--- START ---
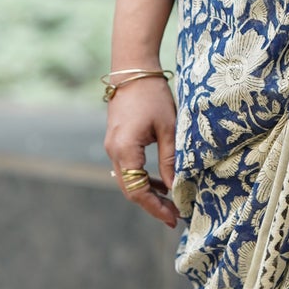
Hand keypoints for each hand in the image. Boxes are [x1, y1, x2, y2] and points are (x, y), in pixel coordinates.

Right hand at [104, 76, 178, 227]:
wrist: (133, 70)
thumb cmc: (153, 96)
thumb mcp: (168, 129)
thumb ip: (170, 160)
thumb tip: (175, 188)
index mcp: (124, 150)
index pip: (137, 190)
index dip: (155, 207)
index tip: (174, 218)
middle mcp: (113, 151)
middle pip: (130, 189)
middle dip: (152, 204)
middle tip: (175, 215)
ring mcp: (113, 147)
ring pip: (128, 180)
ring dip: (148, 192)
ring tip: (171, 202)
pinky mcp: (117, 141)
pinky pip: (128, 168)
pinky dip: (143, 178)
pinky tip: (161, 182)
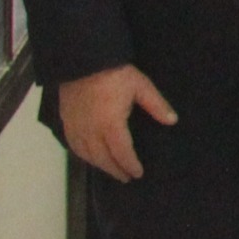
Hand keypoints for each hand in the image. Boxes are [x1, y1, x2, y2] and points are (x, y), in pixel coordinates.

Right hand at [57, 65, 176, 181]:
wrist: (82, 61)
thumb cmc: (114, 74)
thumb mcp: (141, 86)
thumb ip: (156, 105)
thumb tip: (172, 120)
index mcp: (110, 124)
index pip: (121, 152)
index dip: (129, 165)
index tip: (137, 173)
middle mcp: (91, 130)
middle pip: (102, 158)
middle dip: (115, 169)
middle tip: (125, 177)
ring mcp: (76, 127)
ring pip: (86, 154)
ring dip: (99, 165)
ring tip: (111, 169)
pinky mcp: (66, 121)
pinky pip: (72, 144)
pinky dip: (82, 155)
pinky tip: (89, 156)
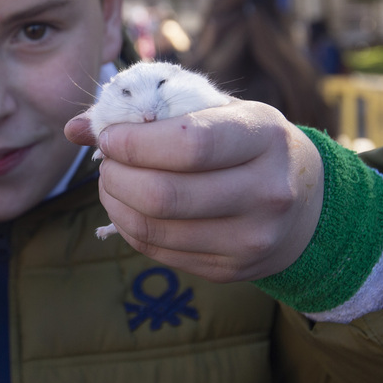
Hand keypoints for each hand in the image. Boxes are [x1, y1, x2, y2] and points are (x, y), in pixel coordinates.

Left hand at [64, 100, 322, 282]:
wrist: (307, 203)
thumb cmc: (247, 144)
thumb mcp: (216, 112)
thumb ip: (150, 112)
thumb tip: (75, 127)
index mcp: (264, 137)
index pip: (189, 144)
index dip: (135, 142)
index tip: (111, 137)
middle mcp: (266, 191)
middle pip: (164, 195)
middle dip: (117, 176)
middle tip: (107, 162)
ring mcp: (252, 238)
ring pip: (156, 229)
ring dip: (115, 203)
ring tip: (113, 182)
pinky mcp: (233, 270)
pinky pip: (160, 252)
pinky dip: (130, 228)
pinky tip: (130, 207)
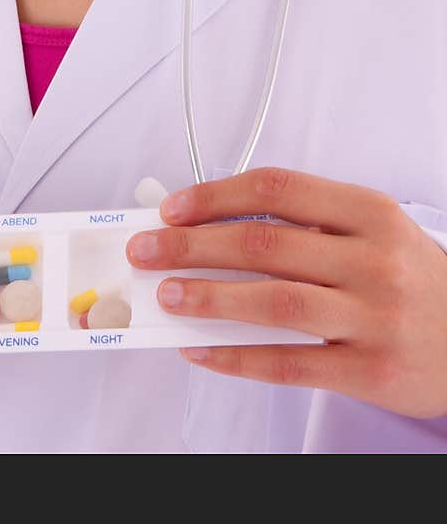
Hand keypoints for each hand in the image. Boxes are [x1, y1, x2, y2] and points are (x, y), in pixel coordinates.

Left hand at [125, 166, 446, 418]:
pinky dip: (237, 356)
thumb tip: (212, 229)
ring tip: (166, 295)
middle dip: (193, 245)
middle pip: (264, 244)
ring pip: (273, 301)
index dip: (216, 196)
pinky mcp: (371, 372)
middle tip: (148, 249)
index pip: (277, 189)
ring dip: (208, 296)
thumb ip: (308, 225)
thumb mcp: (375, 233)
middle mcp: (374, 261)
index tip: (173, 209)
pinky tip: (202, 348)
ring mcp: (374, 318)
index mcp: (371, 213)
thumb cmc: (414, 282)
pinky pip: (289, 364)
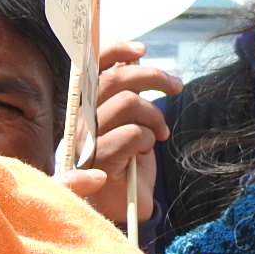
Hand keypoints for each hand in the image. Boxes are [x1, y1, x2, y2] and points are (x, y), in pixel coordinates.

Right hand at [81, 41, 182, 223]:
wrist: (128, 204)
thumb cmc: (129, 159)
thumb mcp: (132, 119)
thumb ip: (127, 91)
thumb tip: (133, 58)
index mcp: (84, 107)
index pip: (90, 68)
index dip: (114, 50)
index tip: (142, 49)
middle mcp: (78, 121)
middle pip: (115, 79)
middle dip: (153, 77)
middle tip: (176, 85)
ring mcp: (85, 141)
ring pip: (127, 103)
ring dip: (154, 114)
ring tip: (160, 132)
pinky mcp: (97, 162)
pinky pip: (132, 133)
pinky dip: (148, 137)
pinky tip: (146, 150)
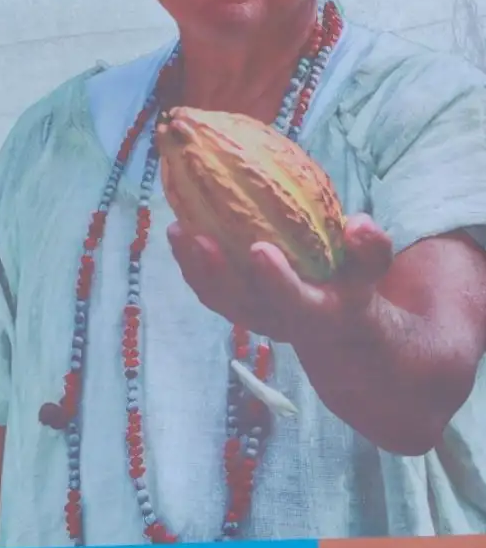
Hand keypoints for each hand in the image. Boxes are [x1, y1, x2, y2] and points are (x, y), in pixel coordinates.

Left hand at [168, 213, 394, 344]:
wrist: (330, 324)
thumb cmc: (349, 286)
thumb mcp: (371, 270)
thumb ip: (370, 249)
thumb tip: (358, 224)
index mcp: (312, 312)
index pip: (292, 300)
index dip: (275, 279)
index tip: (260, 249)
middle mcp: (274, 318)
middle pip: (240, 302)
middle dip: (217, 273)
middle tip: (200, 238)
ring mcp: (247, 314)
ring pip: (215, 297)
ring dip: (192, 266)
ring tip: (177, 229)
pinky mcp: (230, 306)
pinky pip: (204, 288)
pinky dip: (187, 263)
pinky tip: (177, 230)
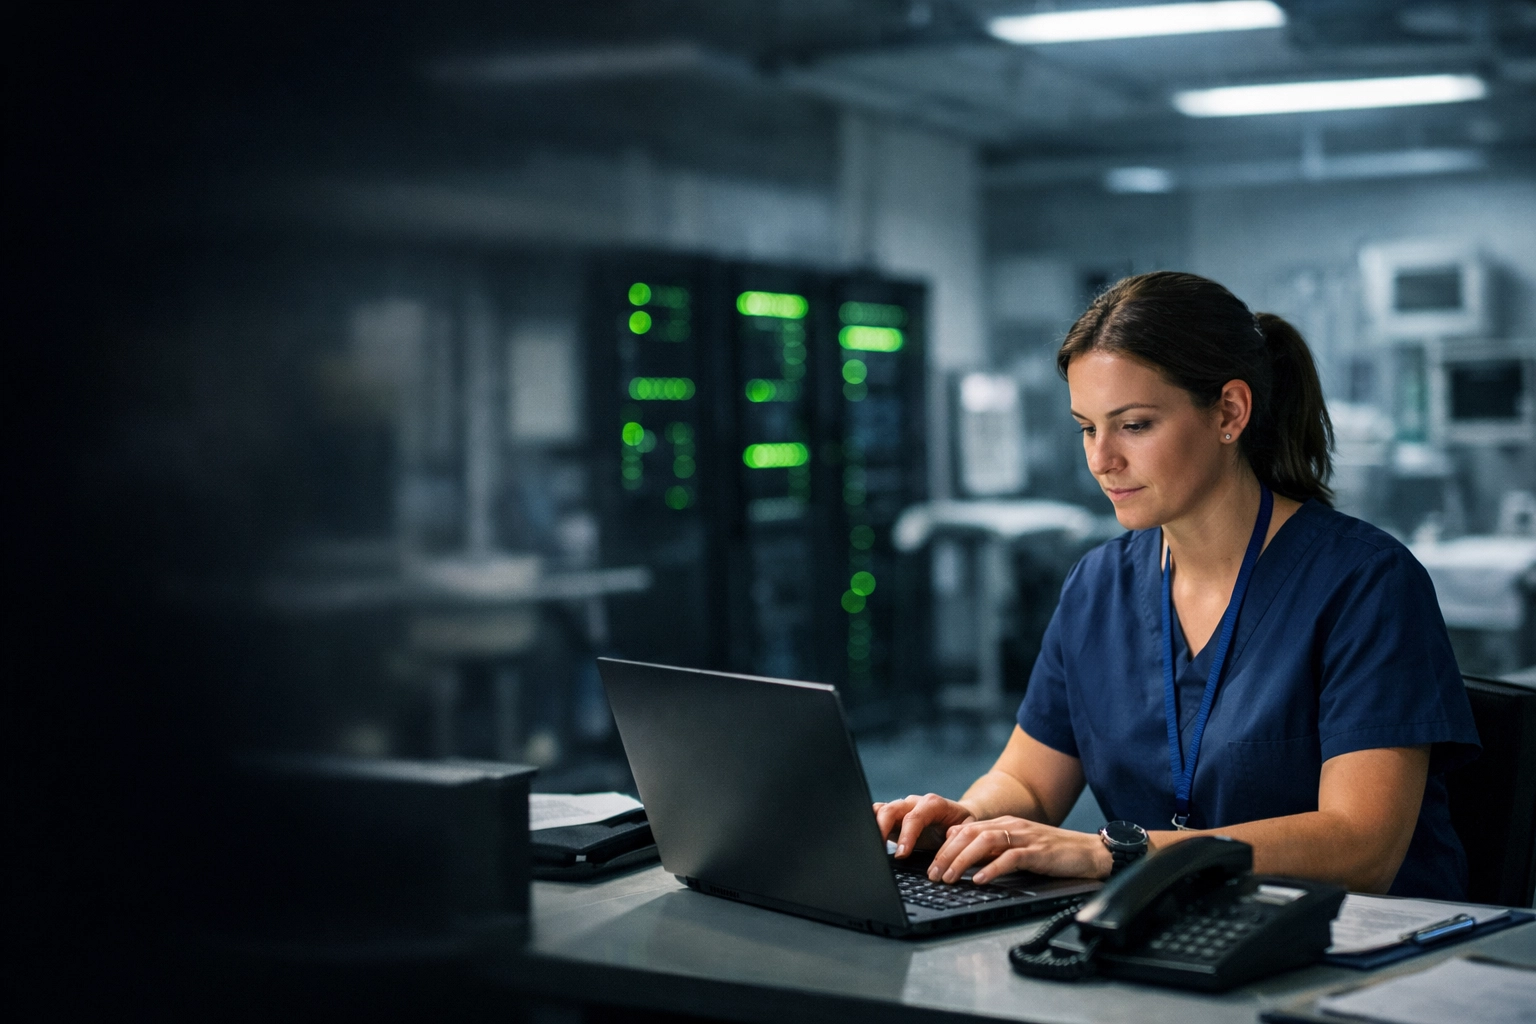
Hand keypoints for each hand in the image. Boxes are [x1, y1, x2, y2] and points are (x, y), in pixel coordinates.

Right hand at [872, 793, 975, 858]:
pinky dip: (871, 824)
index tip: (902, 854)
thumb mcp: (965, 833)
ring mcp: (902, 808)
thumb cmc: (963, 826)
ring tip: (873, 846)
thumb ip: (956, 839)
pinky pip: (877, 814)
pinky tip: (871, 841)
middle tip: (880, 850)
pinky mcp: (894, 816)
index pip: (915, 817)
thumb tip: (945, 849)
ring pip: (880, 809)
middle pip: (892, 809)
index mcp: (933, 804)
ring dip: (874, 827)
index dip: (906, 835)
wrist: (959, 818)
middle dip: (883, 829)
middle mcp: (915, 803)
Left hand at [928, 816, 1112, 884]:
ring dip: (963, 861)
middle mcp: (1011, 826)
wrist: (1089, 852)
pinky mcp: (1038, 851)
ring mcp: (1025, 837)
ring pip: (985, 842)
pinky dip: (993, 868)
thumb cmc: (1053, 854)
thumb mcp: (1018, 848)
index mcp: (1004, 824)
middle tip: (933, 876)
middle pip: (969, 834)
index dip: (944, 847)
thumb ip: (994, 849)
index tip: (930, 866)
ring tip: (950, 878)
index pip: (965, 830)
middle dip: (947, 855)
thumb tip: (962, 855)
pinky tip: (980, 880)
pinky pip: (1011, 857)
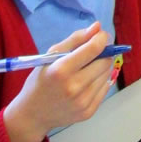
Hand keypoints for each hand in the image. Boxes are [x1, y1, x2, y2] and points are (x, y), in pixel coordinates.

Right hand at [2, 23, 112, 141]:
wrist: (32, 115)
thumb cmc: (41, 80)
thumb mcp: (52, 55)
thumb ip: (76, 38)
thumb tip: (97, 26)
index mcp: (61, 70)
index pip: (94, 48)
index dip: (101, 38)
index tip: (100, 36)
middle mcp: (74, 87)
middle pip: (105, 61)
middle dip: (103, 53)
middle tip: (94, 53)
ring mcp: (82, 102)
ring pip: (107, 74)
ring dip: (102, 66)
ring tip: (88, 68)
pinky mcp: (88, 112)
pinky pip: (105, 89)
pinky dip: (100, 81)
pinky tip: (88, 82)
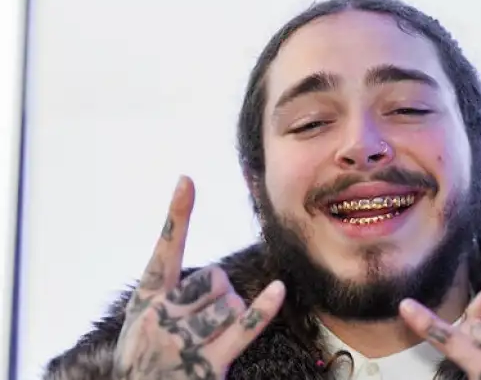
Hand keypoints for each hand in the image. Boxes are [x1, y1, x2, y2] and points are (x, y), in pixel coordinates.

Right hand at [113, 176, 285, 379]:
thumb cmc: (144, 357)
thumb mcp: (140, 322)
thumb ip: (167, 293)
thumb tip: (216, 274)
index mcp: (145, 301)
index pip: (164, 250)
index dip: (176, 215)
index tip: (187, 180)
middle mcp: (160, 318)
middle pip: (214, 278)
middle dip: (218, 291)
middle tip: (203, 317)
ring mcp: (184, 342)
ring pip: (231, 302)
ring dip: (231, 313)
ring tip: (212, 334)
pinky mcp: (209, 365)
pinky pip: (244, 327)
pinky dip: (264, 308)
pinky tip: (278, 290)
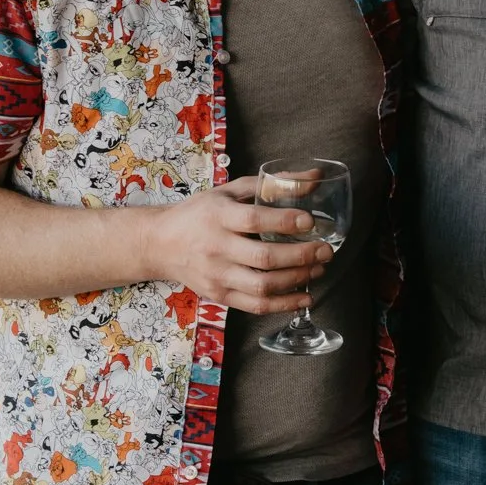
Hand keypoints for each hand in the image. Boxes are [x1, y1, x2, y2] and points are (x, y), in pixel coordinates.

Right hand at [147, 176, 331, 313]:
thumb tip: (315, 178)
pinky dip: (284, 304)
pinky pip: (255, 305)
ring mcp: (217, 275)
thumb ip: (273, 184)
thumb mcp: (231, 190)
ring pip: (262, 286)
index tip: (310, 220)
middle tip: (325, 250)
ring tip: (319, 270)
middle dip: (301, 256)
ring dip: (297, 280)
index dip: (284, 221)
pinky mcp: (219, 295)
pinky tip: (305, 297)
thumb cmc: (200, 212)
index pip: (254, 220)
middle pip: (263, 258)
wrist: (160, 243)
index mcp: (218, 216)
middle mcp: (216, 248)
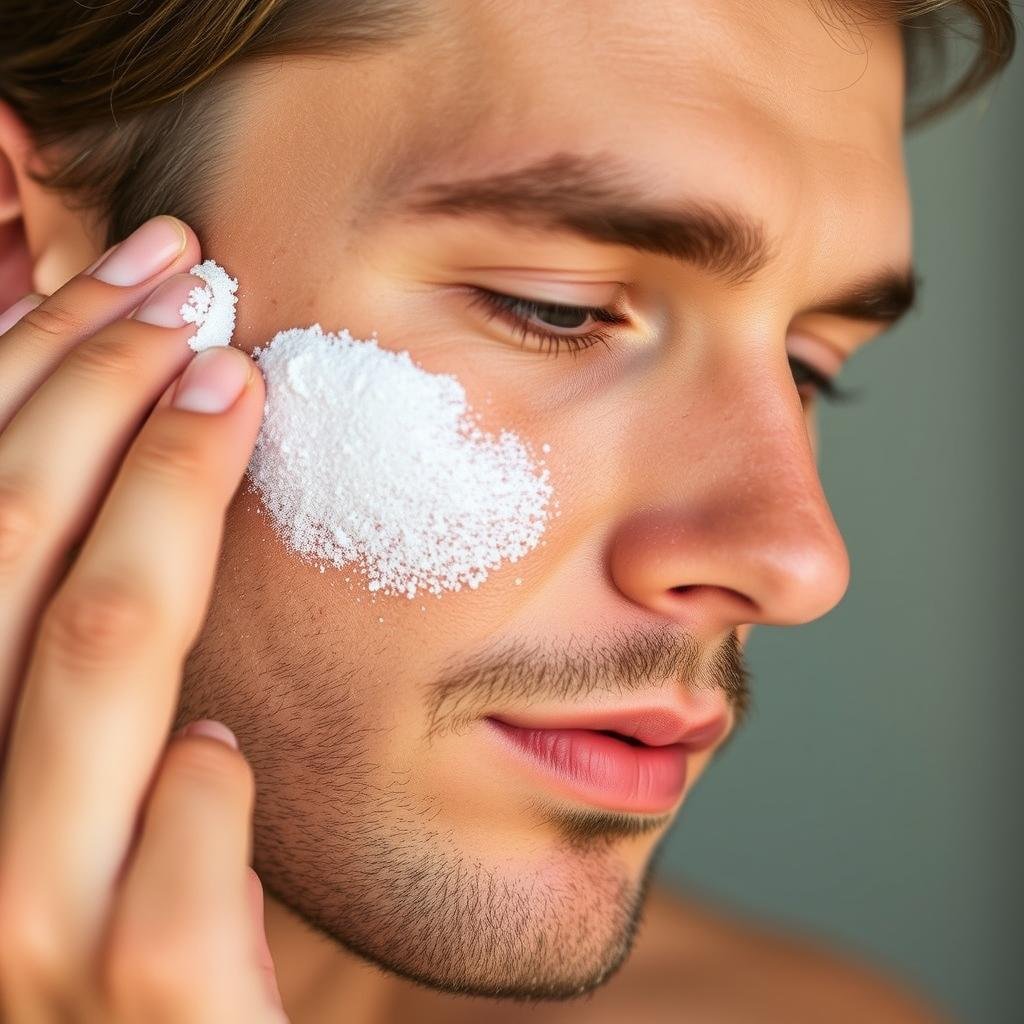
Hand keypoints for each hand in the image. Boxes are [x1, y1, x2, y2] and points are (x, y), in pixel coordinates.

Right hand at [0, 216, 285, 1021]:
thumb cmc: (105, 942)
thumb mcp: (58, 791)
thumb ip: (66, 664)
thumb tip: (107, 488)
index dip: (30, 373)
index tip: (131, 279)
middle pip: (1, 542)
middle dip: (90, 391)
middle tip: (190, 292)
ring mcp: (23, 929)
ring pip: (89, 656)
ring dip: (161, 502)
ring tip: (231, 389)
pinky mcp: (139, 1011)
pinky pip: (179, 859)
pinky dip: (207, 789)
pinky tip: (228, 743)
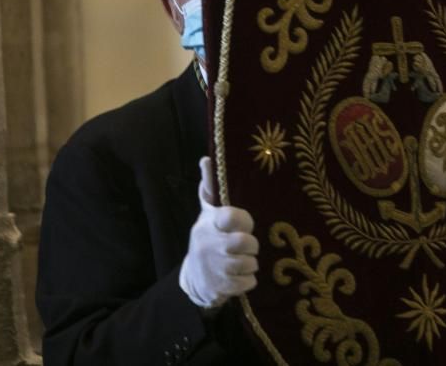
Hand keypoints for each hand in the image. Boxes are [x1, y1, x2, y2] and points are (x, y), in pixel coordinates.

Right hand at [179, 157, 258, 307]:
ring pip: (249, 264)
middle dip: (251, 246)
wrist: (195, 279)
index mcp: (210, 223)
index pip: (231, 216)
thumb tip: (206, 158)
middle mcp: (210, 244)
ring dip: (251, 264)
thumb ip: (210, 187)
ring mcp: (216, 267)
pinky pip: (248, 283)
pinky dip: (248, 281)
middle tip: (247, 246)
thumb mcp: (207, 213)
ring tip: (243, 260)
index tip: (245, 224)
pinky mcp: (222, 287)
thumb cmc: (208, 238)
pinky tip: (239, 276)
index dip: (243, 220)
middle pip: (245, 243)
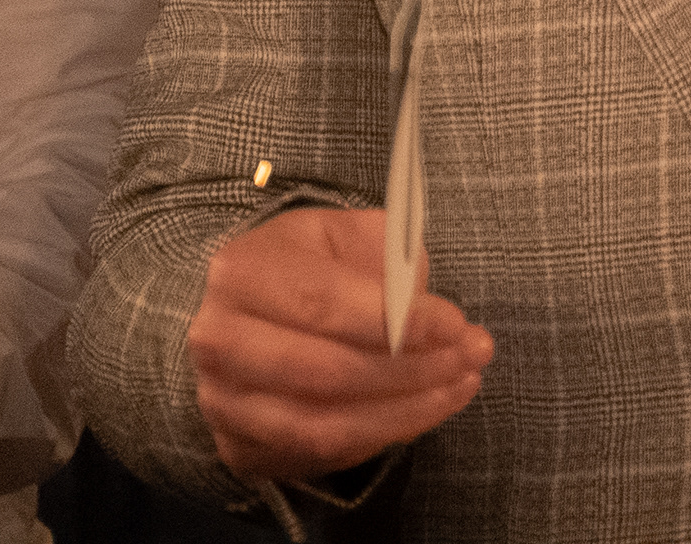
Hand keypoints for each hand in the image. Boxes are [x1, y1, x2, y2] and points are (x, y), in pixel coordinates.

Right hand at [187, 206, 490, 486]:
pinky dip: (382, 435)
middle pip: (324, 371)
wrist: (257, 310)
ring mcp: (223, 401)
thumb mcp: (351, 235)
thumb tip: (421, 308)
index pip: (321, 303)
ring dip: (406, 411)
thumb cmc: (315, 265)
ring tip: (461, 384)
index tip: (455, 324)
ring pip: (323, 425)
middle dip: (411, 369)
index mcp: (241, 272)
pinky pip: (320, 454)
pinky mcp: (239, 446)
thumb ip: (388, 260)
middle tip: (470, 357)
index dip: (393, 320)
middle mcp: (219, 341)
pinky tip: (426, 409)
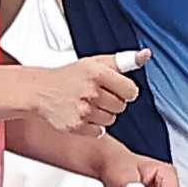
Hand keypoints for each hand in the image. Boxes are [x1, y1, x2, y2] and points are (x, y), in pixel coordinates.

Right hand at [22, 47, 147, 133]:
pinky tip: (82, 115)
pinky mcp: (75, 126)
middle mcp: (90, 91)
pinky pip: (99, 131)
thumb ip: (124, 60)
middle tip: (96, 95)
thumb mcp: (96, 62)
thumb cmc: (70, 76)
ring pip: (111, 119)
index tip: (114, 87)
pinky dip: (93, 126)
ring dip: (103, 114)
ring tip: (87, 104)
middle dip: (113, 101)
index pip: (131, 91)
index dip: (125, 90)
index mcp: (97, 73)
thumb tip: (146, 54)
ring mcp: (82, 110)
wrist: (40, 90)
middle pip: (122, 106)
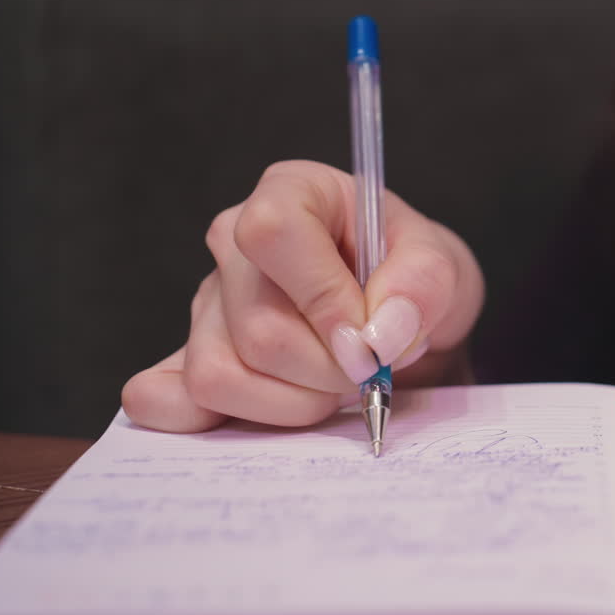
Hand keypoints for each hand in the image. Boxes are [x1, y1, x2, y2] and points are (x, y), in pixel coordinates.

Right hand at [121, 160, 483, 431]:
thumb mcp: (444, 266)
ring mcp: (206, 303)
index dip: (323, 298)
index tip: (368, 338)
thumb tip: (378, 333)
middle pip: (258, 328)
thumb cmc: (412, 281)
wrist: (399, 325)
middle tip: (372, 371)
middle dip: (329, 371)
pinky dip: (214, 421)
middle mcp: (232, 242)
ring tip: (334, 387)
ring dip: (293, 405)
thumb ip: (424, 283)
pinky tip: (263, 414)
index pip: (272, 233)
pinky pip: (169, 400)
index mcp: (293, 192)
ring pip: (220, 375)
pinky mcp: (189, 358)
--- END ---
Task
Which lines above include the word "Left"? Return each one.

Task result
Left hand at [64, 100, 322, 282]:
Left hand at [125, 166, 446, 418]:
Left hand at [168, 213, 394, 344]:
Left hand at [928, 816, 1112, 884]:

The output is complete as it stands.